Four North Korean nationals have been charged with wire fraud and money laundering in Georgia after allegedly masquerading as remote IT workers to infiltrate U.S. and Serbian blockchain companies, stealing nearly $1 million in cryptocurrency, federal prosecutors announced Monday.
According to the U.S. Department of Justice (DOJ), the individuals—Kim Kwang Jin, Kang Tae Bok, Jong Pong Ju, and Chang Nam Il—used fake and stolen identities to hide their North Korean nationality while posing as freelance IT developers.
The group is believed to have operated out of the United Arab Emirates in 2019 before securing remote positions at an Atlanta-based blockchain startup and a Serbian virtual token company between late 2020 and mid-2021.
Prosecutors say Kim and Jong submitted forged and stolen identification documents to land their jobs—an approach U.S. Attorney Theodore S. Hertzberg described as a “unique threat” to companies employing remote IT professionals.
Four North Koreans Accused of Stealing $915,000 in Cryptocurrency
After gaining insider access, the defendants allegedly exploited their positions to steal significant amounts of cryptocurrency. In February 2022, Jong diverted approximately $175,000, followed by Kim, who in March exploited vulnerabilities in smart contract source code to steal an additional $740,000.
According to investigators, the stolen funds were laundered through crypto mixers and funneled into exchange accounts controlled by Kang and Chang, all of which were set up using fake Malaysian identification documents.
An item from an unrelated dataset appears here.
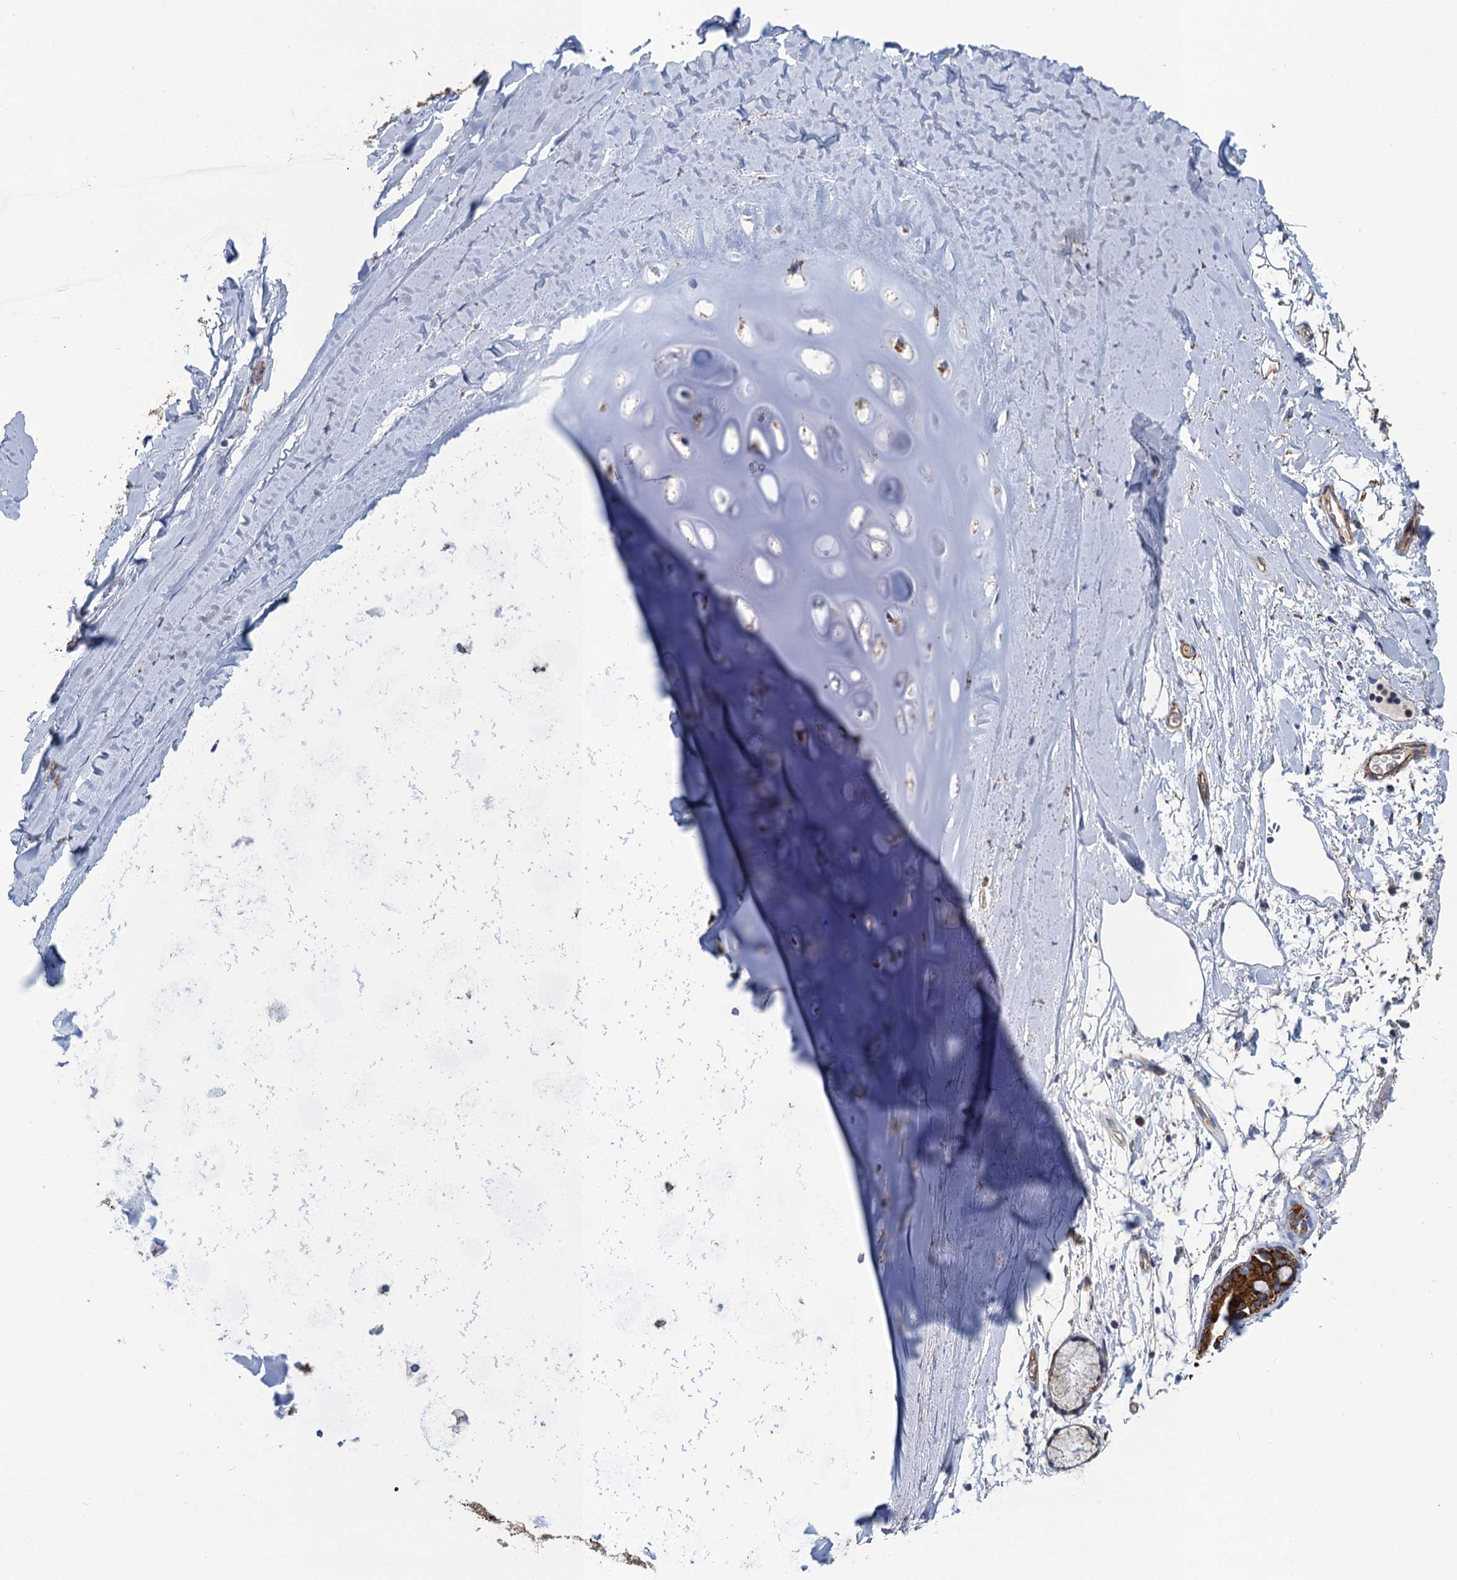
{"staining": {"intensity": "negative", "quantity": "none", "location": "none"}, "tissue": "adipose tissue", "cell_type": "Adipocytes", "image_type": "normal", "snomed": [{"axis": "morphology", "description": "Normal tissue, NOS"}, {"axis": "topography", "description": "Lymph node"}, {"axis": "topography", "description": "Bronchus"}], "caption": "Protein analysis of unremarkable adipose tissue reveals no significant staining in adipocytes. Nuclei are stained in blue.", "gene": "ENSG00000260643", "patient": {"sex": "male", "age": 63}}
“These operations are designed to target U.S. companies, circumvent sanctions, and funnel money into North Korea’s illicit activities, including its weapons programs,” said John A. Eisenberg, Assistant Attorney General for National Security.
The case was part of the DOJ’s DPRK RevGen: Domestic Enabler Initiative, a program launched in 2024 targeting North Korea’s illicit revenue streams and US-based enablers.
DOJ Targets North Korean Cryptocurrency Fraud Scheme
In a separate operation, federal agents carried out coordinated raids in 16 states, seizing nearly 30 financial accounts, more than 20 fraudulent websites, and around 200 computers from so-called “laptop farms” used by North Korean operatives to disguise themselves as U.S.-based remote workers.
On Sunday, the DOJ revealed that North Korean IT workers had impersonated U.S. citizens using stolen identities to secure jobs at more than 100 American companies, funneling millions of dollars to Pyongyang and even gaining access to sensitive military information.
Just last month, the DOJ filed a civil forfeiture complaint seeking to seize $7.74 million in cryptocurrency allegedly earned by North Korean operatives posing as remote blockchain contractors under false identities.